Most people have to organise the finance to build, renovate, or buy a house. We look at what is likely to impact on your budget, and the options for borrowing.
Work out what you can afford
Before you launch into a building project or start looking for an existing house to buy, you should first work out what you can afford. This means having a realistic idea of your budget, taking into account all the other demands on your income.
Once you have an idea of your spending power you can start to look at houses or start investigating the costs of building.
Tip: Have a look at www.sorted.org.nz, an independent site that will help you organise money matters. It has tools and calculators to help you work out a budget and a loan repayment schedule.
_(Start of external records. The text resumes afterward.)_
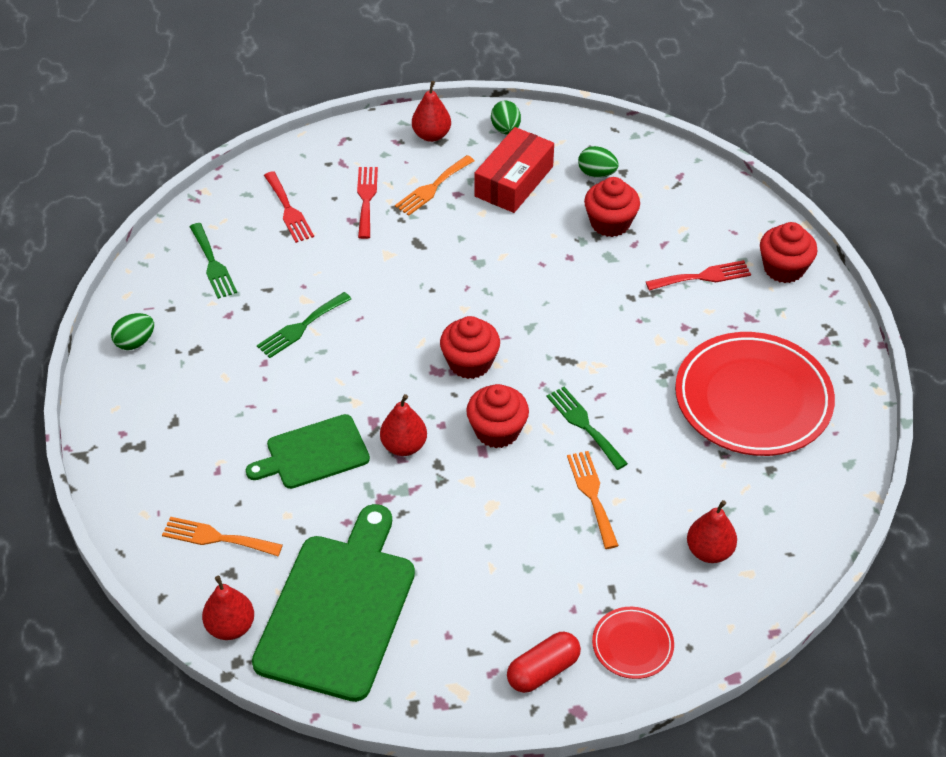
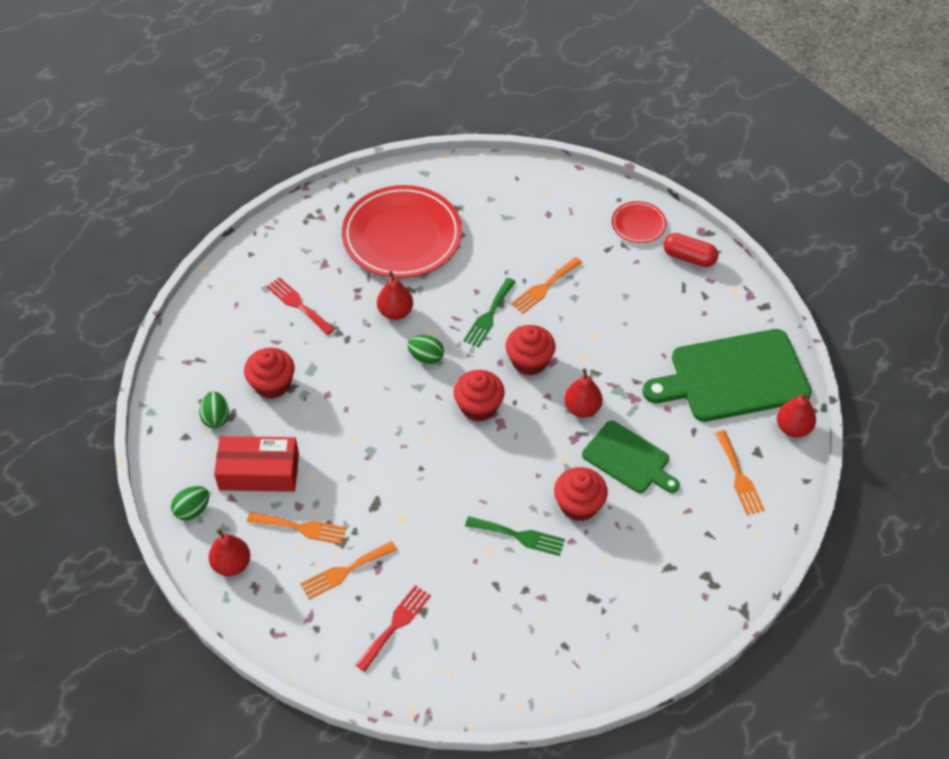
camera: 120 degrees left, 5 degrees up
(135, 342) = (617, 648): green egg -> green egg (426, 357)
(213, 264) = (496, 645): green fork -> none
(366, 199) = (345, 571): red fork -> orange fork
(709, 551) = (544, 214): red pear -> red pear (395, 312)
(783, 268) = (260, 262): red cupcake -> red cupcake (579, 505)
Work out what it will cost
If you intend building, the next step is to get an idea of what you can do within your budget. You can:
- Find out the value of homes and sections in the area where you would like to build by talking to a real estate agent or valuer. The location of the section can have an impact on building costs, as can matters such as ground stability and wind zones.
- Research the cost of all the different materials you like, from the roofing and cladding to bathroom fittings and flooring. Get an idea of the cost of installing them. Some systems are more expensive to install than others.
- Decide how much you will be doing yourself and how much you will be paying other people to do. Be realistic. Building invariably takes longer than you think. You might think you are saving money by doing it yourself but if you are not competent you could end up paying someone else to fix your mistakes.
- Work out what new appliances you need and get prices.
- Find out what builders and designers charge. Ask them if you can see other houses they have designed or built, and what those cost.
When you are talking to builders and designers, explain what you want to do. They have access to the latest building information on a per metre rate, and should be able to give you a ballpark figure.
Armed with this information you should get a reasonable idea of how much the total project is going to cost. Be prepared to prioritise. Make a list of what you consider ‘must haves’ and what might need to be reconsidered or deferred to stay within budget.
Effect of design features on costs
The design of the house will affect building costs. For example, it will cost more to build a house with a complicated roof and exterior wall design than a simpler house. Interior design involving higher ceilings, or lots of walls, windows and doors will add to costs. Have a look at Features and materials for ideas.
The type of design detail will also make a difference to how much you pay your architect or designer.
However, a good designer should be able to work within your budget to produce something that suits your needs, within reason. Some design aspects will actually save you money in the long-term. Passive energy design features like orientation of the house and large north-facing windows will save you money in heating costs. Spending a little more on good insulation will also save on heating costs.
Whether you are building or buying, once you have a good idea of what you can do within your budget, you need to start talking seriously to a bank, mortgage broker or other lenders.
Consumer has detailed information on the types of mortgages available, including the latest interest rates, how to apply for a mortgage, how to make a complaint if you are not satisfied with the service you receive, and how to reduce your payments. Some of this information is free, but for some you will need to be a member.
It is becoming more common for people to borrow money from organisations other than banks. These are known as non-bank or non-formula lenders. If you have been turned down by the banks, this may be an option, but if you are a risky proposition for the lender, you are likely to pay higher interest rates and fees. They may lend a smaller percentage of the property’s value than banks usually provide, so you may have to top up the difference some other way.
However, non-formula lenders can be a good option for people who want to pay off their mortgage more quickly. Some of these organisations encourage fast repayment. They may provide budgeting packages and consultants to keep an eye on you. And they may have schemes to help your debt reduce, for example, having your salary direct-credited to your mortgage account.
Many banks will require you to have some sort of mortgage repayment insurance. This is usually achieved by assigning your life insurance policy to the bank.
A loan option to be wary of is a scheme whereby a middleman - for example, a real estate investor - buys a property and then offers you credit to buy the property. These schemes are known by a variety of names including wrap-around mortgages, rent-to-buy, lease options, vendor finance, or installment sales contracts.
The problem with these schemes is that you don’t own the property until you finish paying, so you can’t sell and move somewhere else, or refinance, and if the middleman goes broke you will lose all the money you’ve invested.